Del Colliano says he often receives anonymous tips with information on the dealings of the major radio groups.
“But you might be surprised that I get a lot of the information from the people I write about. CEOs are fascinating people. They like to talk about themselves and each other. I have built a lot of trust with them. They know I will vet the information they give me,” Del Colliano said.
In fact, he calls Cumulus’ Berner “a friend” and even remains friendly with former Cumulus Media CEO Lew Dickey, who was often a target of Del Colliano’s scorn until he left the company five years ago.
“I skewered him bad, but it was never personal. Lew has spoken to my class at NYU. I use his book ‘The New Modern Media’ in my class. I just disagreed with the way he ran Cumulus.”
Del Colliano predicts radio groups that maintain a local presence will eventually enjoy better ratings and increased revenue compared to those who centralize operations. He mentioned Hubbard, Saga, Beasley and Alpha Media as examples.
“And that’s because those stations will continue to do what radio does best: be live and local.
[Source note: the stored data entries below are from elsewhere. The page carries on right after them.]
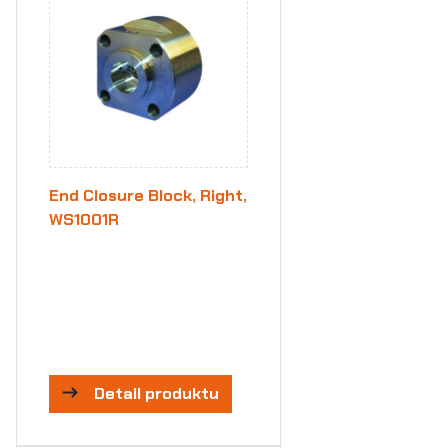
End Closure Block, Right,
WS1001R
Detail produktu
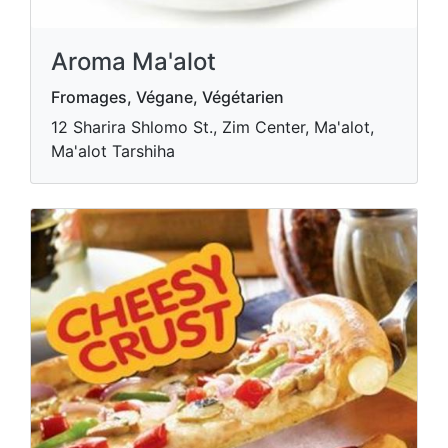
Aroma Ma'alot
Fromages, Végane, Végétarien
12 Sharira Shlomo St., Zim Center, Ma'alot,
Ma'alot Tarshiha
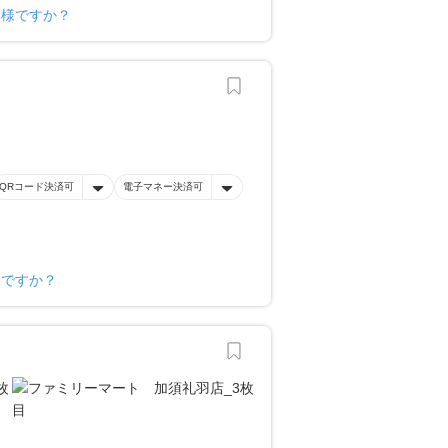
ー様ですか？
QRコード決済可
電子マネー決済可
様ですか？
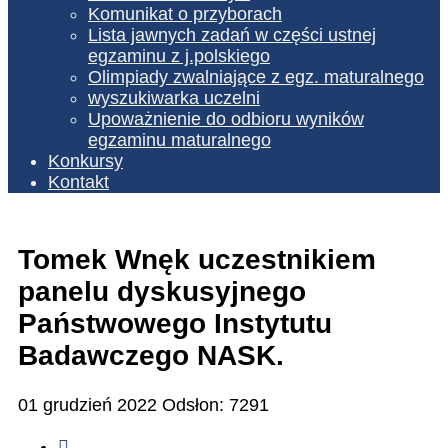
Komunikat o przyborach
Lista jawnych zadań w części ustnej
egzaminu z j.polskiego
Olimpiady zwalniające z egz. maturalnego
wyszukiwarka uczelni
Upoważnienie do odbioru wyników
egzaminu maturalnego
Konkursy
Kontakt
Tomek Wnęk uczestnikiem
panelu dyskusyjnego
Państwowego Instytutu
Badawczego NASK.
01 grudzień 2022
Odsłon: 7291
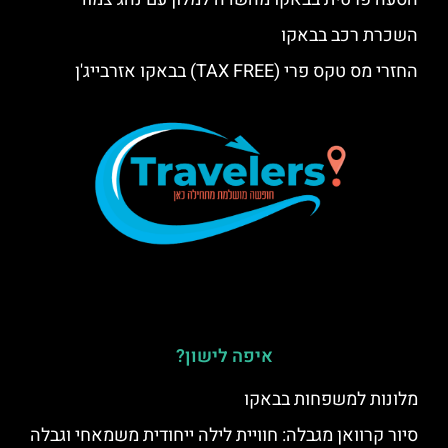
השכרת רכב בבאקו
החזרי מס טקס פרי (TAX FREE) בבאקו אזרבייג'ן
איפה לישון?
מלונות למשפחות בבאקו
סיור קרוואן מגבלה: חוויית לילה ייחודית משמאחי וגבלה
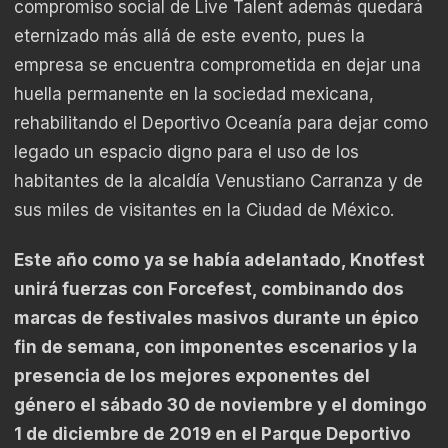
compromiso social de Live Talent además quedará
eternizado más allá de este evento, pues la
empresa se encuentra comprometida en dejar una
huella permanente en la sociedad mexicana,
rehabilitando el Deportivo Oceanía para dejar como
legado un espacio digno para el uso de los
habitantes de la alcaldía Venustiano Carranza y de
sus miles de visitantes en la Ciudad de México.
Este año como ya se había adelantado, Knotfest
unirá fuerzas con Forcefest, combinando dos
marcas de festivales masivos durante un épico
fin de semana, con imponentes escenarios y la
presencia de los mejores exponentes del
género el sábado 30 de noviembre y el domingo
1 de diciembre de 2019 en el Parque Deportivo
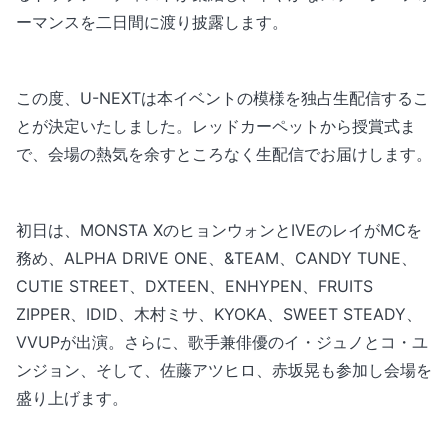
ーマンスを二日間に渡り披露します。
この度、U-NEXTは本イベントの模様を独占生配信するこ
とが決定いたしました。レッドカーペットから授賞式ま
で、会場の熱気を余すところなく生配信でお届けします。
初日は、MONSTA XのヒョンウォンとIVEのレイがMCを
務め、ALPHA DRIVE ONE、&TEAM、CANDY TUNE、
CUTIE STREET、DXTEEN、ENHYPEN、FRUITS
ZIPPER、IDID、木村ミサ、KYOKA、SWEET STEADY、
VVUPが出演。さらに、歌手兼俳優のイ・ジュノとコ・ユ
ンジョン、そして、佐藤アツヒロ、赤坂晃も参加し会場を
盛り上げます。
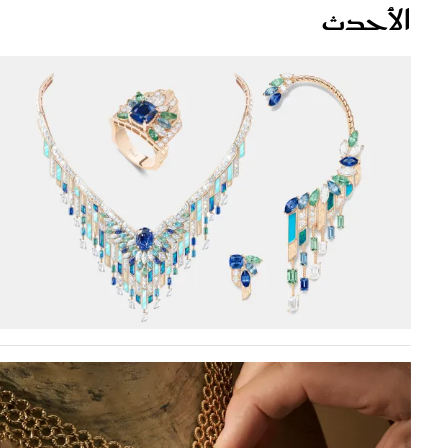
قصص ملهمة
مق
شباب وبنات
ست
علاقات زوجية
تق
عر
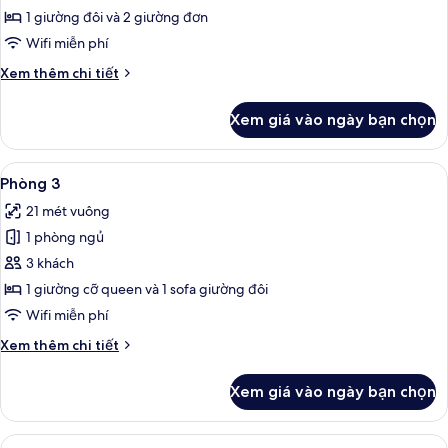
dành
1 giường đôi và 2 giường đơn
cho
Wifi miễn phí
gia
Chi
Xem thêm chi tiết
đình
tiết
khác
Xem giá vào ngày bạn chọn
của
Phòng
dành
Xem
Bộ đồ giường cao cấp, minibar, két 
9
cho
Phòng 3
tất
gia
21 mét vuông
đình
cả
1 phòng ngủ
ảnh
Phòng
3 khách
3
1 giường cỡ queen và 1 sofa giường đôi
Wifi miễn phí
Chi
Xem thêm chi tiết
tiết
khác
Xem giá vào ngày bạn chọn
của
Phòng
3
Xem
Bộ đồ giường cao cấp, minibar, két 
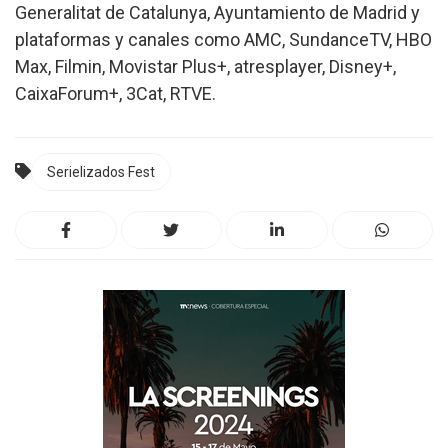
Generalitat de Catalunya, Ayuntamiento de Madrid y
plataformas y canales como AMC, SundanceTV, HBO
Max, Filmin, Movistar Plus+, atresplayer, Disney+,
CaixaForum+, 3Cat, RTVE.
Serielizados Fest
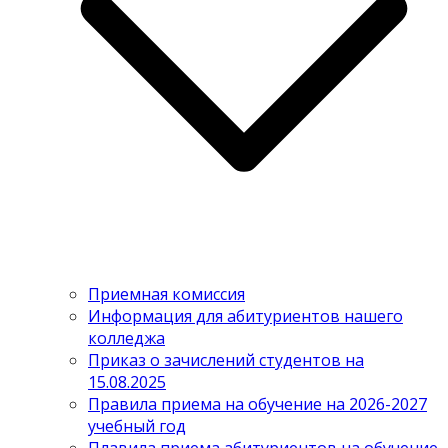
Приемная комиссия
Информация для абитуриентов нашего
колледжа
Приказ о зачислений студентов на
15.08.2025
Правила приема на обучение на 2026-2027
учебный год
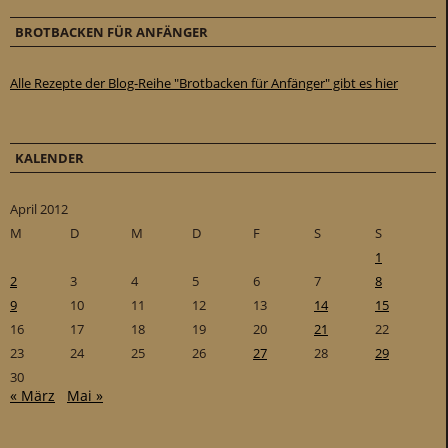
BROTBACKEN FÜR ANFÄNGER
Alle Rezepte der Blog-Reihe "Brotbacken für Anfänger" gibt es hier
KALENDER
April 2012
M
D
M
D
F
S
S
1
2
3
4
5
6
7
8
9
10
11
12
13
14
15
16
17
18
19
20
21
22
23
24
25
26
27
28
29
30
« März
Mai »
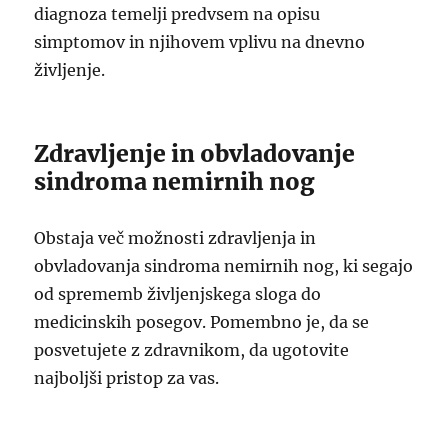
diagnoza temelji predvsem na opisu
simptomov in njihovem vplivu na dnevno
življenje.
Zdravljenje in obvladovanje
sindroma nemirnih nog
Obstaja več možnosti zdravljenja in
obvladovanja sindroma nemirnih nog, ki segajo
od sprememb življenjskega sloga do
medicinskih posegov. Pomembno je, da se
posvetujete z zdravnikom, da ugotovite
najboljši pristop za vas.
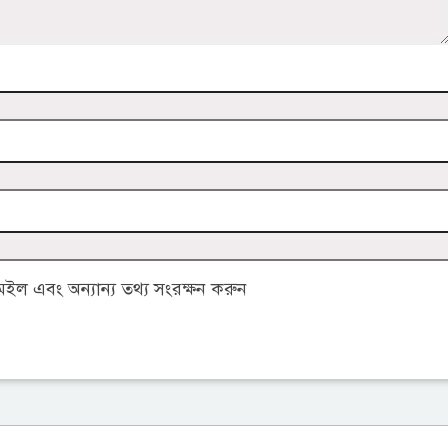
ল এবং অন্যান্য তথ্য সংরক্ষন করুন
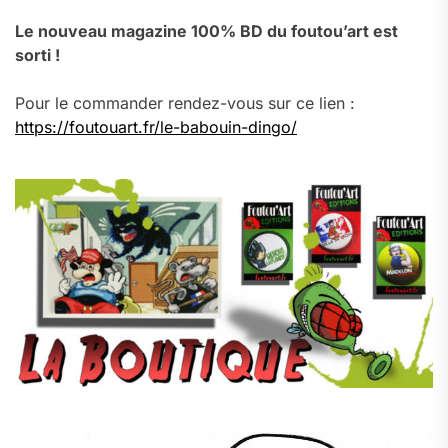
Le nouveau magazine 100% BD du foutou’art est
sorti !
Pour le commander rendez-vous sur ce lien :
https://foutouart.fr/le-babouin-dingo/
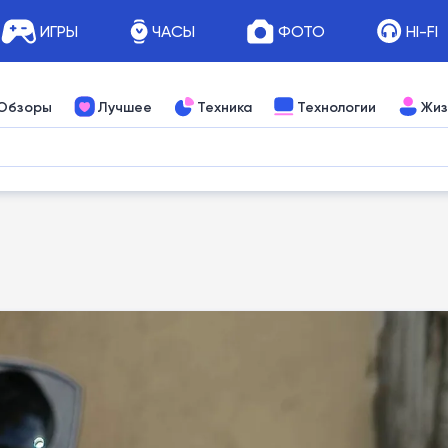
ИГРЫ
ЧАСЫ
ФОТО
HI-FI
Обзоры
Лучшее
Техника
Технологии
Жиз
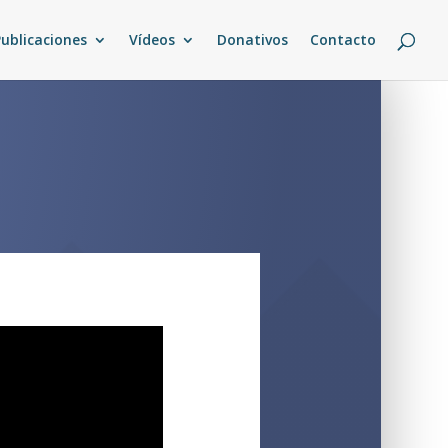
Publicaciones
Vídeos
Donativos
Contacto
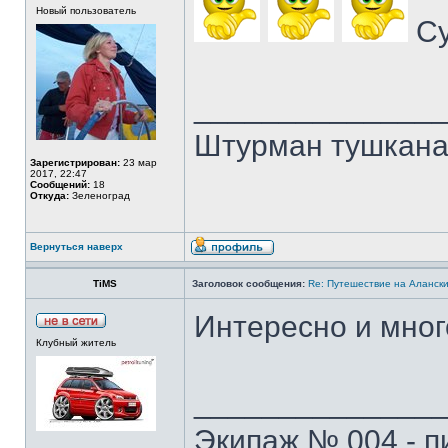
Новый пользователь
Су
______________
Штурман тушкан
Зарегистрирован:
23 мар
2017, 22:47
Сообщений:
18
Откуда:
Зеленоград
Вернуться наверх
TiMS
Заголовок сообщения:
Re: Путешествие на Аланск
Интересно и мног
Клубный житель
______________
Экипаж № 004 - п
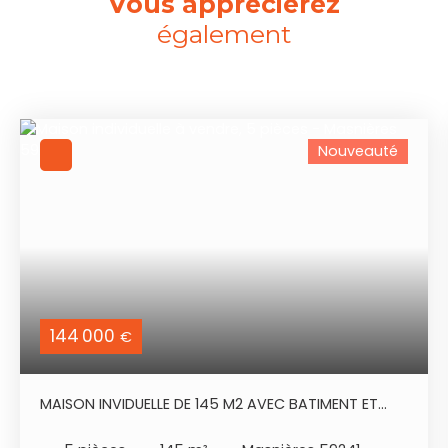
Vous apprécierez
également
Nouveauté
144 000
€
MAISON INVIDUELLE DE 145 M2 AVEC BATIMENT ET
DÉPENDANCE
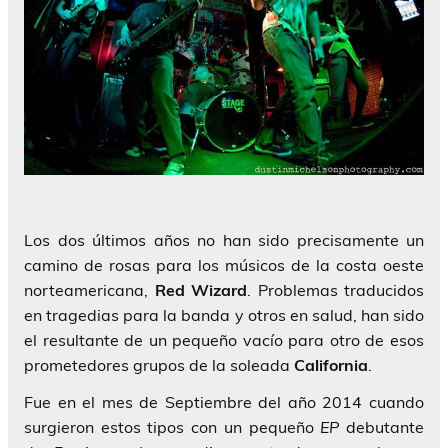
Los dos últimos años no han sido precisamente un
camino de rosas para los músicos de la costa oeste
norteamericana,
Red Wizard
. Problemas traducidos
en tragedias para la banda y otros en salud, han sido
el resultante de un pequeño vacío para otro de esos
prometedores grupos de la soleada
California
.
Fue en el mes de Septiembre del año 2014 cuando
surgieron estos tipos con un pequeño
EP
debutante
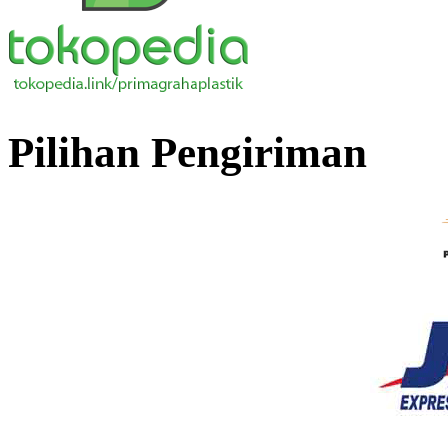
Pilihan Pengiriman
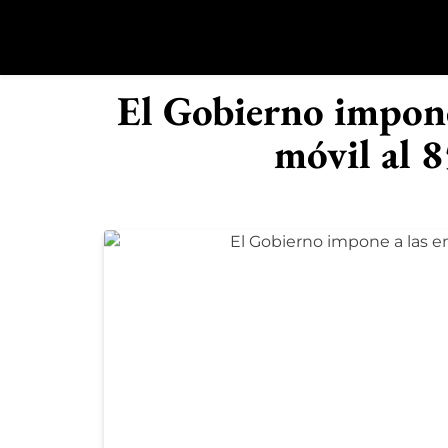
Saltar
al
contenido
R
El Gobierno impone
móvil al 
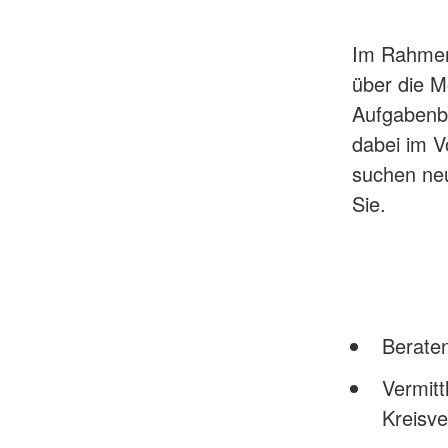
Im Rahmen 
über die M
Aufgabenbe
dabei im 
suchen neu
Sie.
Berate
Vermitt
Kreisv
They’ll have programmers in the local markets. They’ll have sales people in the local markets.”
But he insists it will take an industrywide effort for radio to survive.
“It’s going to be a big lift. It’s going to take more than one person to turn the industry around. It’ll take a number of people who decide the right way to move forward is decentralizing the corporate structure of programming and sales and making radio local again,” Del Colliano said.
He concluded: “Then perhaps the greed of the consolidators might end and help radio save itself from private equity mismanagement.”